Succession planning is an essential part of sustainable business practices, but only a minority of businesses actually have an active succession plan. Even a business with a succession plan may not have all their ducks in a row. So, whether you are working on your current succession plan or building one from scratch, here are give common succession planning mistakes to avoid.
- Not Having a Timeline: Giving your succession plan a detailed timeline is essential to its success. Vague and changeable milestones (e.g., once we reach a particular portfolio goal) can delay succession planning progress. Specific dates should be attached to succession plan milestones. For example, John will have completed his Canadian Securities Course by March 31, 2015. Having a target date in mind creates a sense of urgency that may just motivate the team to stay on track. It is also important to give adequate time to the succession planning process.
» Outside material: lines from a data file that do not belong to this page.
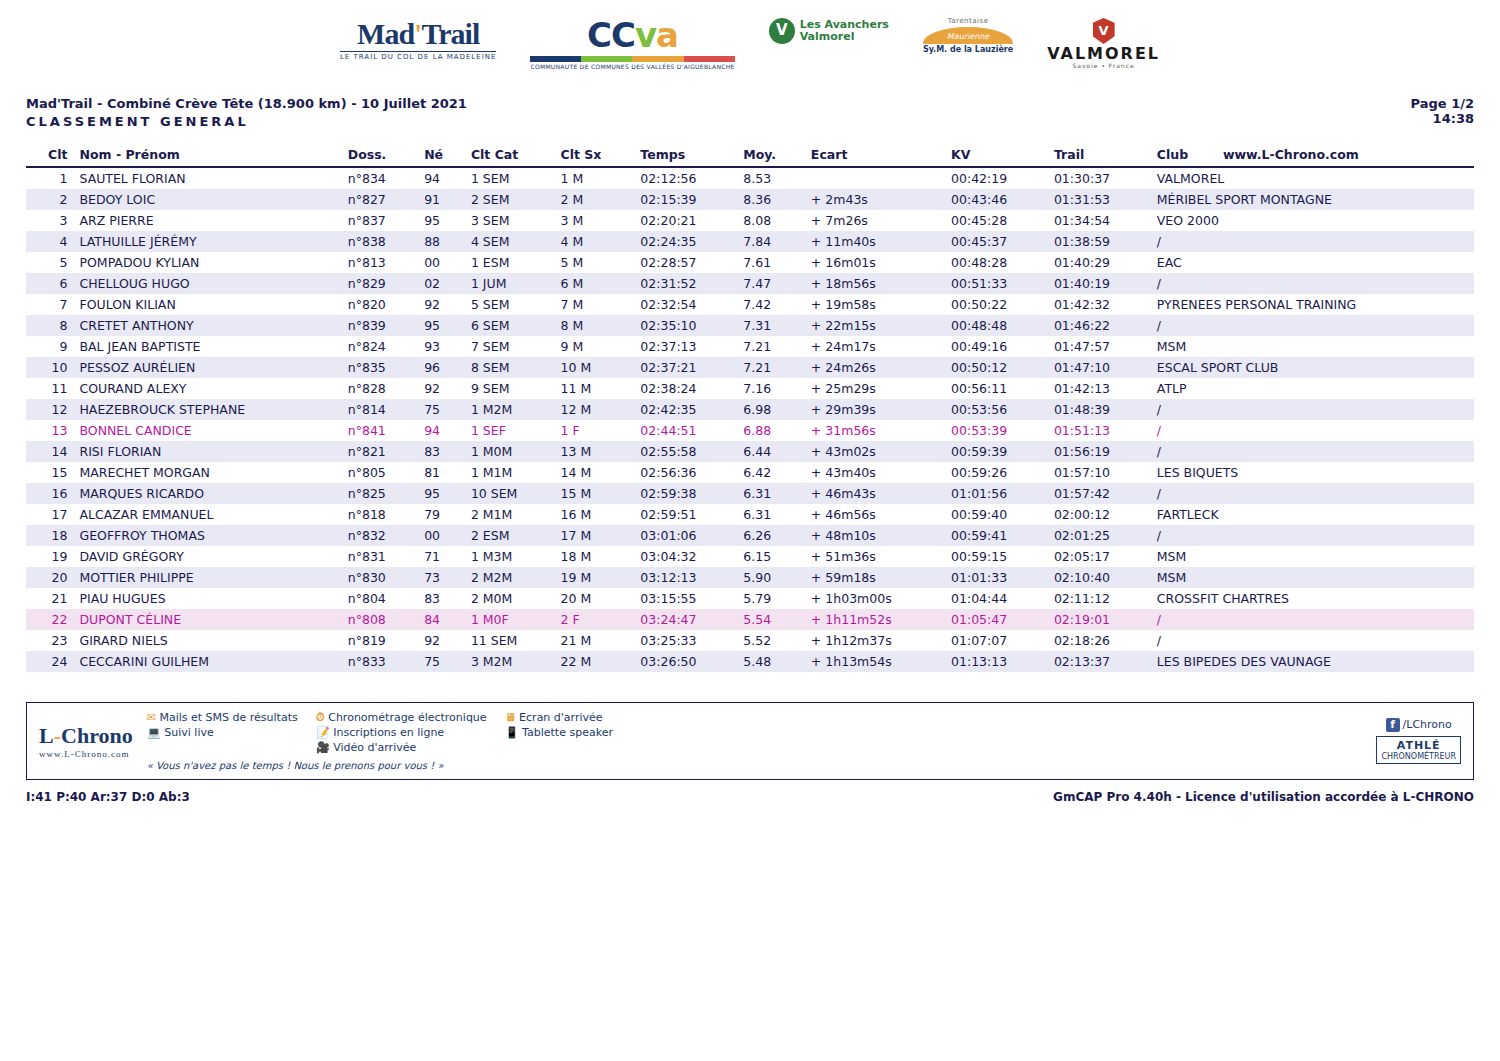Mad'Trail
LE TRAIL DU COL DE LA MADELEINE
CCva
COMMUNAUTÉ DE COMMUNES DES VALLÉES D'AIGUEBLANCHE
V
Les Avanchers
Valmorel
Tarentaise
Maurienne
Sy.M. de la Lauzière
V
VALMOREL
Savoie • France
Mad'Trail - Combiné Crève Tête (18.900 km) - 10 Juillet 2021
CLASSEMENT GENERAL
Page 1/2
14:38
| Clt | Nom - Prénom | Doss. | Né | Clt Cat | Clt Sx | Temps | Moy. | Ecart | KV | Trail | Club www.L-Chrono.com |
| --- | --- | --- | --- | --- | --- | --- | --- | --- | --- | --- | --- |
| 1 | SAUTEL FLORIAN | n°834 | 94 | 1 SEM | 1 M | 02:12:56 | 8.53 | | 00:42:19 | 01:30:37 | VALMOREL |
| 2 | BEDOY LOIC | n°827 | 91 | 2 SEM | 2 M | 02:15:39 | 8.36 | + 2m43s | 00:43:46 | 01:31:53 | MÉRIBEL SPORT MONTAGNE |
| 3 | ARZ PIERRE | n°837 | 95 | 3 SEM | 3 M | 02:20:21 | 8.08 | + 7m26s | 00:45:28 | 01:34:54 | VEO 2000 |
| 4 | LATHUILLE JÉRÉMY | n°838 | 88 | 4 SEM | 4 M | 02:24:35 | 7.84 | + 11m40s | 00:45:37 | 01:38:59 | / |
| 5 | POMPADOU KYLIAN | n°813 | 00 | 1 ESM | 5 M | 02:28:57 | 7.61 | + 16m01s | 00:48:28 | 01:40:29 | EAC |
| 6 | CHELLOUG HUGO | n°829 | 02 | 1 JUM | 6 M | 02:31:52 | 7.47 | + 18m56s | 00:51:33 | 01:40:19 | / |
| 7 | FOULON KILIAN | n°820 | 92 | 5 SEM | 7 M | 02:32:54 | 7.42 | + 19m58s | 00:50:22 | 01:42:32 | PYRENEES PERSONAL TRAINING |
| 8 | CRETET ANTHONY | n°839 | 95 | 6 SEM | 8 M | 02:35:10 | 7.31 | + 22m15s | 00:48:48 | 01:46:22 | / |
| 9 | BAL JEAN BAPTISTE | n°824 | 93 | 7 SEM | 9 M | 02:37:13 | 7.21 | + 24m17s | 00:49:16 | 01:47:57 | MSM |
| 10 | PESSOZ AURÉLIEN | n°835 | 96 | 8 SEM | 10 M | 02:37:21 | 7.21 | + 24m26s | 00:50:12 | 01:47:10 | ESCAL SPORT CLUB |
| 11 | COURAND ALEXY | n°828 | 92 | 9 SEM | 11 M | 02:38:24 | 7.16 | + 25m29s | 00:56:11 | 01:42:13 | ATLP |
| 12 | HAEZEBROUCK STEPHANE | n°814 | 75 | 1 M2M | 12 M | 02:42:35 | 6.98 | + 29m39s | 00:53:56 | 01:48:39 | / |
| 13 | BONNEL CANDICE | n°841 | 94 | 1 SEF | 1 F | 02:44:51 | 6.88 | + 31m56s | 00:53:39 | 01:51:13 | / |
| 14 | RISI FLORIAN | n°821 | 83 | 1 M0M | 13 M | 02:55:58 | 6.44 | + 43m02s | 00:59:39 | 01:56:19 | / |
| 15 | MARECHET MORGAN | n°805 | 81 | 1 M1M | 14 M | 02:56:36 | 6.42 | + 43m40s | 00:59:26 | 01:57:10 | LES BIQUETS |
| 16 | MARQUES RICARDO | n°825 | 95 | 10 SEM | 15 M | 02:59:38 | 6.31 | + 46m43s | 01:01:56 | 01:57:42 | / |
| 17 | ALCAZAR EMMANUEL | n°818 | 79 | 2 M1M | 16 M | 02:59:51 | 6.31 | + 46m56s | 00:59:40 | 02:00:12 | FARTLECK |
| 18 | GEOFFROY THOMAS | n°832 | 00 | 2 ESM | 17 M | 03:01:06 | 6.26 | + 48m10s | 00:59:41 | 02:01:25 | / |
| 19 | DAVID GRÉGORY | n°831 | 71 | 1 M3M | 18 M | 03:04:32 | 6.15 | + 51m36s | 00:59:15 | 02:05:17 | MSM |
| 20 | MOTTIER PHILIPPE | n°830 | 73 | 2 M2M | 19 M | 03:12:13 | 5.90 | + 59m18s | 01:01:33 | 02:10:40 | MSM |
| 21 | PIAU HUGUES | n°804 | 83 | 2 M0M | 20 M | 03:15:55 | 5.79 | + 1h03m00s | 01:04:44 | 02:11:12 | CROSSFIT CHARTRES |
| 22 | DUPONT CÉLINE | n°808 | 84 | 1 M0F | 2 F | 03:24:47 | 5.54 | + 1h11m52s | 01:05:47 | 02:19:01 | / |
| 23 | GIRARD NIELS | n°819 | 92 | 11 SEM | 21 M | 03:25:33 | 5.52 | + 1h12m37s | 01:07:07 | 02:18:26 | / |
| 24 | CECCARINI GUILHEM | n°833 | 75 | 3 M2M | 22 M | 03:26:50 | 5.48 | + 1h13m54s | 01:13:13 | 02:13:37 | LES BIPEDES DES VAUNAGE |
L-Chronowww.L-Chrono.com
✉ Mails et SMS de résultats ⏱ Chronométrage électronique 🖥 Ecran d'arrivée 💻 Suivi live 📝 Inscriptions en ligne 📱 Tablette speaker 🎥 Vidéo d'arrivée
« Vous n'avez pas le temps ! Nous le prenons pour vous ! »
f/LChrono
ATHLÉ
CHRONOMÉTREUR
I:41 P:40 Ar:37 D:0 Ab:3
GmCAP Pro 4.40h - Licence d'utilisation accordée à L-CHRONO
While it is true that any preparation is better than no preparation, your successor may need anywhere from a few months to a few years to be adequately prepared to assume all responsibilities associated with a new job position.
- Ignoring the Future of Your Industry: By the time your succession process is complete, will your successor have the skills necessary to compete in that future industry? New technologies, new linguistic requirements, new trends, organizational growth – there are many factors that could influence a job’s future landscape. Projected job requirements are an excellent addition to succession plans because it prepares the successor in the context of the organization’s strategic outlook.
- Having No Structured Development Plan: A successor may shadow an outgoing employee to become familiar with a job, but he/she may not fully develop the skills necessary for actually performing the job. To ensure that a successor is prepared for the new position, it is essential that a successor has a plan to tackle specific skills according to a pre-determined schedule. With a plan in place, the successor can develop progressive skills with “building block” approach – building upon previous skills to develop further skills and expertise.
- Forgetting about Corporate Strategy/Goals: Since a succession plan for an individual position requires a micro-focus, it is easy to forget that the job position exists to support an organization’s success. Involving senior management and relevant supervisors in the succession planning process ensures that the process aligns with the overall corporate vision. The point is to prepare the successor to assume a role that continues to fill the organization’s direct and indirect needs.
- Avoiding Ch-ch-changes: A good succession plan adapts to changes in the organization (e.g., economic shifts, increased industry regulations, shifting strategic objectives, personnel changes). If a five year succession plan was never reviewed for relevance to the company at any time, the resulting successor may have been trained in areas that are no longer relevant to the organization or the job position. It is therefore important that the succession plan remains aligned with corporate strategy and goals.